Yes, Byron Brown should run for President

Mayor Byron Brown, the accomplished four-term Mayor of New York’s second largest City, is being urged by his most inner circle of advisors to enter the Democratic Party’s presidential nominating process later this year. Governor Andrew Cuomo, the Mayor’s longtime political ally, took himself out of presidential contention late last year.

Brown has instructed at least one advisor (a frequent donor and local businessman) to begin planning initial campaign trips to meet with Democratic Party officials and key activists in Iowa, New Hampshire, and Nevada. The Chronicle is told that those trips could take place as soon as June of this year, following an official campaign announcement that’s unlikely to take place until the weather breaks. Brown is inclined to stage his official announcement at MLK Park during this year’s Juneteenth Festival.

While he is unlikely to win the Presidential nomination, advisors think that he would be best positioned among the field to win the Vice Presidential nomination.

The logic is simple: if Democrats want to win the Rust Belt, then elect someone who has been on the ground rebuilding a legacy city — working against the profound narratives of industrial restructuring, free trade, and the collapse of American manufacturing.

“The challenge for the Democratic ticket will be to unite the Rust Belt and African American constituencies,” explains one local Democratic Party official. “We need to make each demographic realize that their regional economic interests are very much the same.”

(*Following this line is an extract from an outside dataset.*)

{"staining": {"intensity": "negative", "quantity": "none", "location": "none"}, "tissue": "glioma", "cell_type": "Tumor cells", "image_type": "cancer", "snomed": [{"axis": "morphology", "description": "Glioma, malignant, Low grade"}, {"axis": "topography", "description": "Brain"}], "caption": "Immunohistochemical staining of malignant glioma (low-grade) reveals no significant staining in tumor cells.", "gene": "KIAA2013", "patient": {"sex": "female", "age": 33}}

That narrative would be most strongly articulated with Brown serving as Vice Presidential running mate to Senator Sherrod Brown of Ohio, or to Amy Klobuchar of Minnesota. But even if the ticket doesn’t double down on the Midwestern thematic of industrial revival (the theme that Brown is known to prefer), the source argues that a longtime African American Mayor of a Rust Belt City on the mend would be a golden branding opportunity for any of the Democratic contenders on the field.

Brown is “inclined to retain” Republican political operative Chris Grant to manage the campaign and serve as it’s chief strategist, the source says.

“The campaign would ‘revel in centrist messaging’,” he adds.

A cabal of self-described “Industrial Revival Democrats,” have been advocating for a ticket that includes Ohio Senator Sherrod Brown and Buffalo Mayor Byron Brown.